The supplied GPS coordinates are in EPSG:4979.
The output coordinates we want are in EPSG:9518, a combination of WGS84 and EGM2008.
Finally, what we are looking for is the correction for Geoid height at the location since that is what we will apply in the frontend to received GPS coordinates, we will be applying that transformation to a LatLng pair with Altitude zero. This gives a number that we need to add to the GPS Alt to get the height above MSL.
The architecture described above makes it very easy to add an API, so the following two files were all that were needed.

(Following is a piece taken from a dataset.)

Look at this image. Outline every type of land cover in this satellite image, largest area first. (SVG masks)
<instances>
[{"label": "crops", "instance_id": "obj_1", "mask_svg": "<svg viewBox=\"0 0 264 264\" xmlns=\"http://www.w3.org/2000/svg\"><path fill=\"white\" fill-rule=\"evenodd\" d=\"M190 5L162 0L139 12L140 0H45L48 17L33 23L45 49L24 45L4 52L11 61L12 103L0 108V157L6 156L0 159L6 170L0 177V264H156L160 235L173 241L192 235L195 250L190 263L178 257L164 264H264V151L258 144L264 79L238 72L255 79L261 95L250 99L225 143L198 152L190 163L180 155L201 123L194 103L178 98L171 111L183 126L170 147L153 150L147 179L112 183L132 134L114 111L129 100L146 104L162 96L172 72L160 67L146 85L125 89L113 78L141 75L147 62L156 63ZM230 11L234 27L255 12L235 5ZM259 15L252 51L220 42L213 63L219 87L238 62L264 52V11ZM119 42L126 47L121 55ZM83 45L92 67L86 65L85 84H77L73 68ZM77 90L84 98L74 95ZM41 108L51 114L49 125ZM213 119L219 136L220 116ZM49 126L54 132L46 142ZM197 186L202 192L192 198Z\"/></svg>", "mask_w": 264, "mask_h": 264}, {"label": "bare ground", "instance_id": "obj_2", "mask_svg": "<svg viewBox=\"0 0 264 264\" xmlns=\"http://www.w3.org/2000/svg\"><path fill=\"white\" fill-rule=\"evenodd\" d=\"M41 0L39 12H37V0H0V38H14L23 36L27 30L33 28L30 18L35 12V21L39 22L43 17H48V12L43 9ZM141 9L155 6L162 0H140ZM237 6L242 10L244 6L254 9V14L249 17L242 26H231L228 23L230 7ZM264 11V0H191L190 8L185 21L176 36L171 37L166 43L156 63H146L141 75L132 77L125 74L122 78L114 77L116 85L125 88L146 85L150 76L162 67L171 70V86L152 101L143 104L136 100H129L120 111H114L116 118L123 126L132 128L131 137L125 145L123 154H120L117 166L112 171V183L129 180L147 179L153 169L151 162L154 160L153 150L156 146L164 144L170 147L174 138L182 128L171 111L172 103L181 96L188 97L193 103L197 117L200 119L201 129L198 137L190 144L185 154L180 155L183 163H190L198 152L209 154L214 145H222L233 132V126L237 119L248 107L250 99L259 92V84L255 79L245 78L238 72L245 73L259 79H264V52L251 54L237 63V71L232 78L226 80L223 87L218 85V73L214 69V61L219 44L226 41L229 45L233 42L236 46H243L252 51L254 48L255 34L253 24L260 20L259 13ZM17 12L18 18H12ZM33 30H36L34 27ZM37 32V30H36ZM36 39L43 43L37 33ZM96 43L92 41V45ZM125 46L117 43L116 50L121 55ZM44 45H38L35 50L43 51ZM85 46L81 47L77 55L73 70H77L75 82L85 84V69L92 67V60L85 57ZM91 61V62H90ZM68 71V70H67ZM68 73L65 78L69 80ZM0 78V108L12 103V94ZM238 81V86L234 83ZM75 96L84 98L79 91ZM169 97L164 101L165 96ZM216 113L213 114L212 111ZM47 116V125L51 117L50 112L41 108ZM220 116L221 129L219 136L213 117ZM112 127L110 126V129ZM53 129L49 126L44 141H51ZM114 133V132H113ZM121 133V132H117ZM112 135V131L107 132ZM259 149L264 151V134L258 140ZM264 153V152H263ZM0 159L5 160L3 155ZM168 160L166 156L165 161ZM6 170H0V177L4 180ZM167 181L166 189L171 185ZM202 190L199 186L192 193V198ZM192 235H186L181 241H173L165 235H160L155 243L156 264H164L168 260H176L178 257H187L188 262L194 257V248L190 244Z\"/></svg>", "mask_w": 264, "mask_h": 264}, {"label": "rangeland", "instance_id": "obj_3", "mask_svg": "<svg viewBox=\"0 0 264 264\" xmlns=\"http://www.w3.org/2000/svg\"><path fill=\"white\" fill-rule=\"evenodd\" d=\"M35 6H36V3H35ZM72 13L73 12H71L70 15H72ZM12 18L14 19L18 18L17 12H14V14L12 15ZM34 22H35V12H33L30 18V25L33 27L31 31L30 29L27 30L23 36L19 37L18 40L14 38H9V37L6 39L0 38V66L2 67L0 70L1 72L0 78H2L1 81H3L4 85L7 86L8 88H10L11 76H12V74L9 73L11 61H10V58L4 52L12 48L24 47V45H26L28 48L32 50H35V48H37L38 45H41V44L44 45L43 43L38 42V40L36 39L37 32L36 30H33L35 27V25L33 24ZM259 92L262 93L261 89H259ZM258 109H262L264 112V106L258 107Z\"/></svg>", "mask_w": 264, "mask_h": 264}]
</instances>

NOTE: details of the Auth processes have not been published for security reasons. See the architecture article for details
As you can see, the actual functionality is very simple thanks to PROJ:
- PROJ networking is turned on to access the CDN,
- the definitions for EPSG:4979 and EPSG:9518 are accessed,
- A transformation is created between the two coordinate systems, and
- on-demand using the supplied LatLng values, the transformation is applied.
PROJ itself takes care of accessing normative definitions for the coordinate systems and downloading and caching the relevant parts of the transformation grid as well as applying the transformation.
Using a real implementation on the smallest tier of Google App Engine accessed using real devices from real network locations yields:
- approx 2 second response times for the first request that includes waking up the GAE instance and accessing the required grids,
- approx 30ms response times for follow-on requests.
The Application Implementation.
The next part is to implement the API in the actual application.
The plumbing is nothing special and the details of how to access a backend API are described in detail in the Architecture article linked above.
The key problem is when to query the API and apply the correction.
The key points in the process flow are:
- JS Geolocation API updates are received every few seconds,
- In my app, I am then only processing the updates (and adding to the profile) if there is more than about 5m of movement to prevent chewing up a lot of cycles when the train is stationary,
- finally, I am querying nominatim to get location information.
The frequency of the last step is based on an algorithm that would fill an article in itself, in order to get suitably local information without doing hundreds of API calls. The result is that the API is called between every 5 and 10km of travel. Which can still mean “every minute” if your train is travelling at 300kph (yes — trains are the fastest vehicles you are allowed to use your GPS in).
The decision was, of course, to call the geoid_correction API using the same trigger as the nominatim API and to apply the correction to every GPS coordinate set update added to the profile (which is just an addition operation on the Alt coordinate), thus relying on the much quoted Tobler’s second law!
So far, this all seems to be working very well. Any errors caused if we only fetch correction values relatively infrequently are masked by the inherent systemic errors in the GPS.